Trecho de origem:
• • • •
Todos os escores foram separados inicialmente entre os sexos. A prova t de Student, com o nível de significância de 0,01 e entre 1 e 221 graus de liberdade, não indicou valores significantes para o nível adotado, permitindo analisar os resultados em conjunto. Foram calculados os escores obtidos em cada uma das cinco escolas para a Escala de Identificação das Hierarquias Escolares (a) e o teste t de Student (t=1,15; 3 g.l.; p=0,05) e também a Autoindicação da violência escolar (b) (t=1,24; 3 g.l.; p=0,05) foram aplicados aos alunos. Todos os resultados indicaram a inexistência de diferenças significantes entre as respostas dadas em cada escola. Assim, foi possível trabalhar com a amostra total de 223 estudantes para o cálculo das correlações.

Por se tratar de um desenho de pesquisa em que os dados quantitativos foram analisados qualitativamente e cuja amostra era significativa (N=223), optou-se por não classificar as correlações de acordo com seu grau, posto que em se tratando da ocorrência de violência no ambiente escolar, mesmo se uma correlação for considerada “fraca” – em uma faixa limite com nível de significância de 0,05 –, ainda assim ela será significante.
• • • •
O que produzir: Reproduza sem alterações a parte do trecho de origem que começa em "Todos os escores" e termina em "cálculo das correlações.".

Extrato de dados:
• • • •
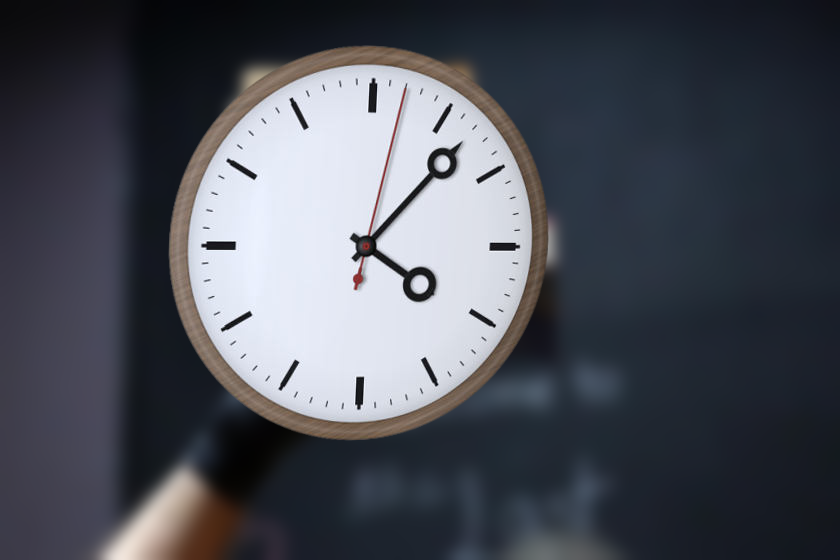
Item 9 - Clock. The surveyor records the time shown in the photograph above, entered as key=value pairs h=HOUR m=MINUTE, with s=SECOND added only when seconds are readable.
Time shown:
• • • •
Resposta da tarefa:
Todos os escores foram separados inicialmente entre os sexos. A prova t de Student, com o nível de significância de 0,01 e entre 1 e 221 graus de liberdade, não indicou valores significantes para o nível adotado, permitindo analisar os resultados em conjunto. Foram calculados os escores obtidos em cada uma das cinco escolas para a Escala de Identificação das Hierarquias Escolares (a) e o teste t de Student (t=1,15; 3 g.l.; p=0,05) e também a Autoindicação da violência escolar (b) (t=1,24; 3 g.l.; p=0,05) foram aplicados aos alunos. Todos os resultados indicaram a inexistência de diferenças significantes entre as respostas dadas em cada escola. Assim, foi possível trabalhar com a amostra total de 223 estudantes para o cálculo das correlações.